» TASK STATEMENT: Your task is to copy the listing exactly, with the pictures left out.

» COLLECTED DATA:
====================

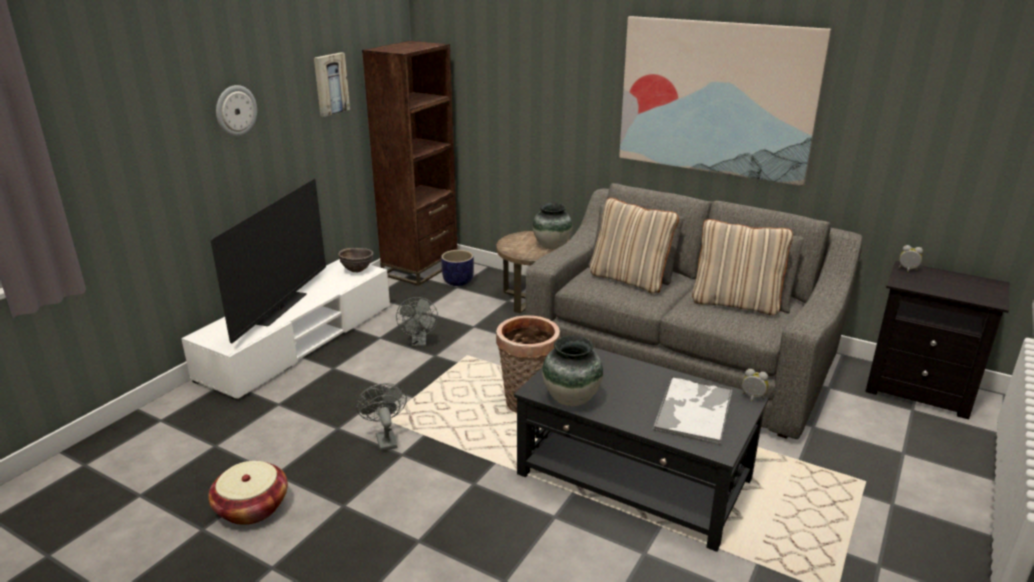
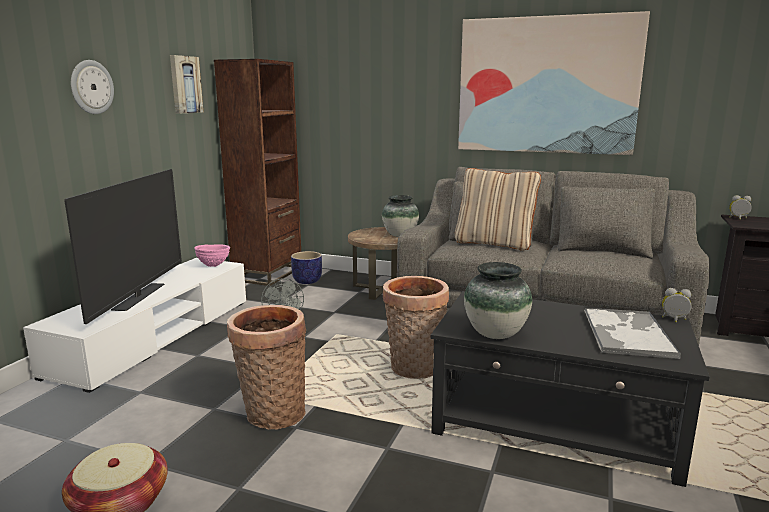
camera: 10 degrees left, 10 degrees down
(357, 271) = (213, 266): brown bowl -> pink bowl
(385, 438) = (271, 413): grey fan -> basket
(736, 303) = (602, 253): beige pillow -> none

====================

» EXERCISE OUTPUT:
camera: 10 degrees left, 10 degrees down
(357, 271) = (213, 266): brown bowl -> pink bowl
(385, 438) = (271, 413): grey fan -> basket
(736, 303) = (602, 253): beige pillow -> none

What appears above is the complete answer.